How to Protest in the Age of Twitter

The following is reblogging Bud Caddell’s post on What Consumes Me
It is officially Day 52 since the BP oil spill began in the gulf of Mexico.
Somewhere between 12,000 to 25,000 barrels of oil have been escaping into the ocean per day.
That’s 600,000 to 1.3 Million barrels of oil released total. So far.
Look at the cup sitting on your desk (or imagine one being there). Fill that cup 874 million times.
I don’t question that BP is attempting to solve the problem.
And I offer my sincere condolences to the families of the workers lost in the original accident.
I grew up playing in the waters of the Gulf.
I spend most of my days now, playing on the internet.
And because of that, I believe that BP should be solely focused on minimizing the already assured catastrophe – stopping the oil first and foremost – and not buying Adwords or worrying about Twitter.
In my opinion, BP should dispatch their PR & legal departments, donned in polyvinyl dungarees, to clean up the shoreline or preserve wildlife instead of conduct business as usual – spinning facts and covering their backsides.
You’re free to disagree. These are my opinions.

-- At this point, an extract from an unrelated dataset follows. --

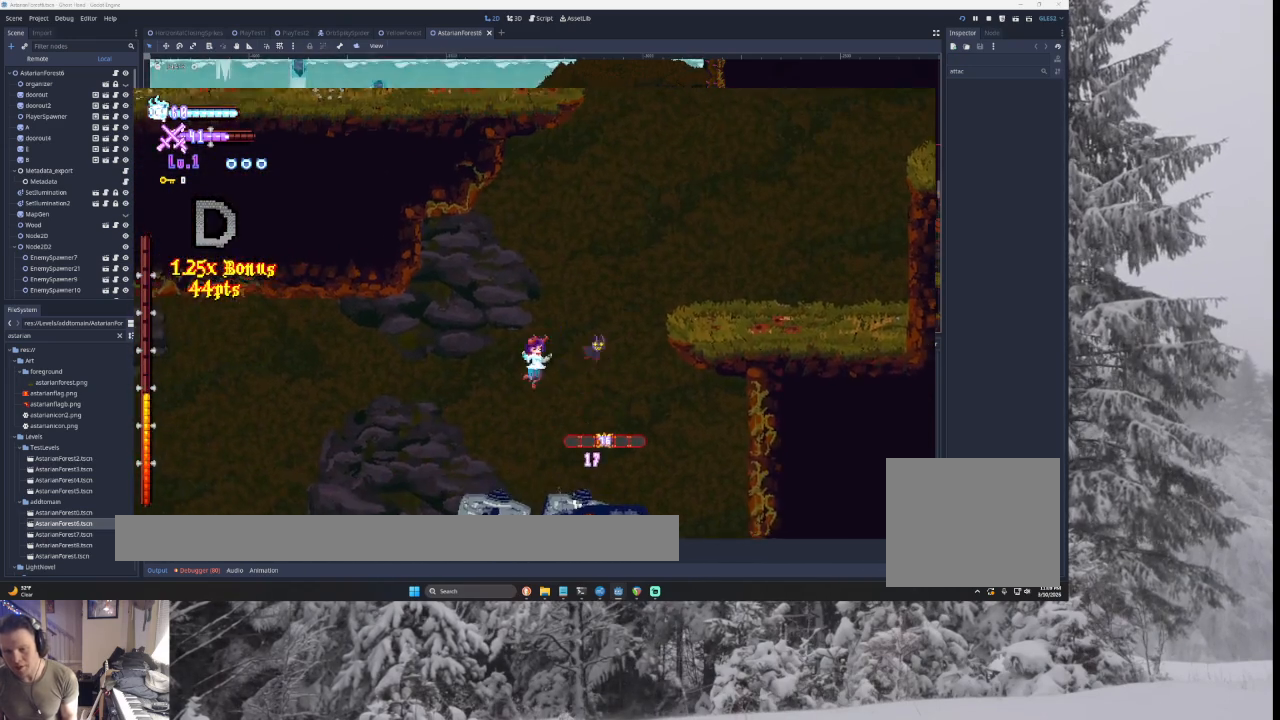
{"buttons": [], "left_stick": "left", "right_stick": "center", "events": [[167, "right_stick", "down"], [200, "left_stick", "left"], [267, "right_stick", "center"]]}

I asked myself, what do you do in the age of Twitter to protest … or give tangible voice to your beliefs?
I think @BPGlobalPR is one way. A brilliant way, actually. And Twitter deserves credit for not giving into the demands of a multi-national corporation, with legions of lawyers, and for not shutting down the account.

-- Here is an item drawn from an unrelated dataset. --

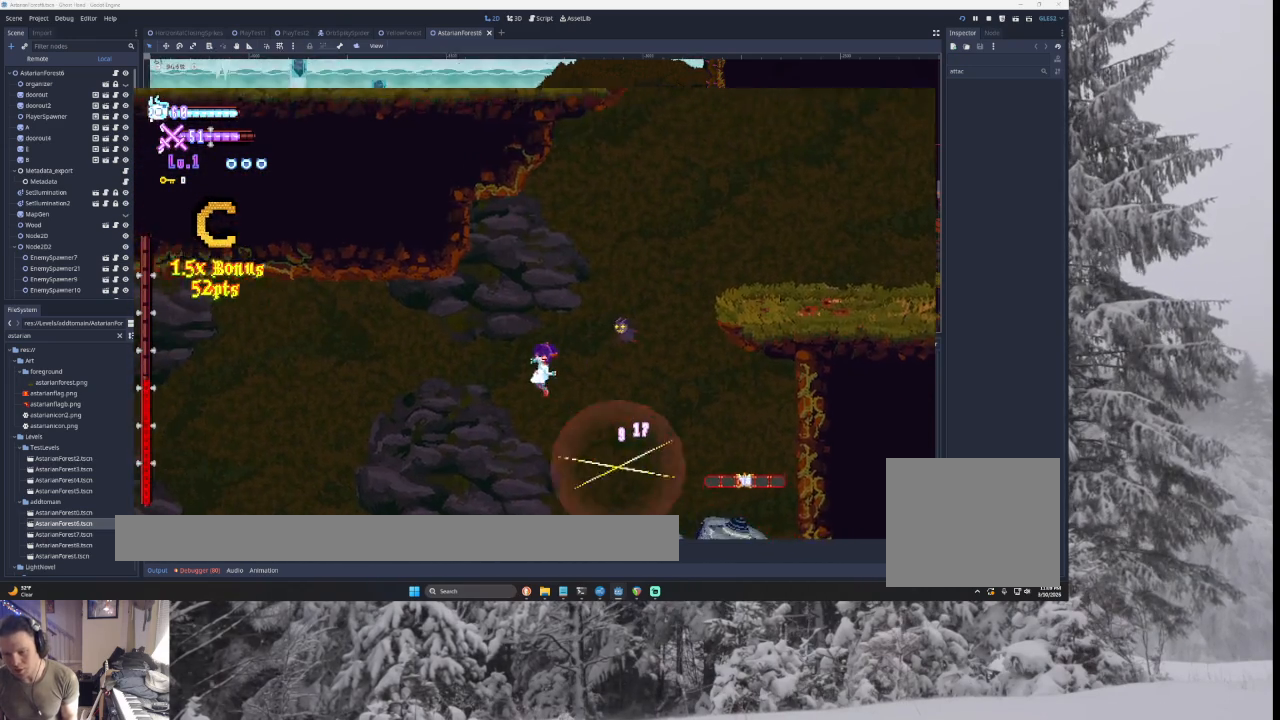
{"buttons": ["SQUARE"], "left_stick": "down-left", "right_stick": "center", "events": [[200, "left_stick", "right"], [333, "left_stick", "center"], [400, "SQUARE", "down"], [467, "CROSS", "down"], [467, "left_stick", "down-left"], [500, "CROSS", "up"]]}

And I think there’s another way to protest directly to BP. And I’ve started it – but I need your help.
I’ve created a single Twitter account that, every hour on the hour, sends an @ reply to @bp_america – BP’s official Twitter account.
An example tweet the account sends – STOP THE OIL STOP THE SPIN @BP_America
Creating the account, powering it, and scheduling it was all pretty easy – and I’m going to show you how to do it yourself.
To me, this is the equivalent of holding a sign outside of their offices. And if there are enough of us, it will make using Twitter very difficult for the brand – their @replies will fill up with our message – assuming enough people join me or use my method and do something even more interesting with it.
How to set up your own protest account in 5 steps:
- Create a new Twitter account at Twitter.com
- Download the PHP file I’ve uploaded here
- Edit the file (in a text editor) to input the name of your account and the password to the account (that’s all you have to change)
- Upload the file to your webserver (make sure to give it full read/execute permissions – 755)
- Here’s the complicated bit – create a cron job that runs the file every hour on the hour (a cron job is simply a way to tell your webserver to run a file periodically without you having to do it yourself). You should be able to find how to do this for your hosting service in their help files or in your control panel. Once you find the admin, in the command field, just enter ‘php’ before the URL of the file on your server and set the job to run once an hour.
It will take a handful of us doing this together to have an impact – so please, if you agree, help out and get an account running.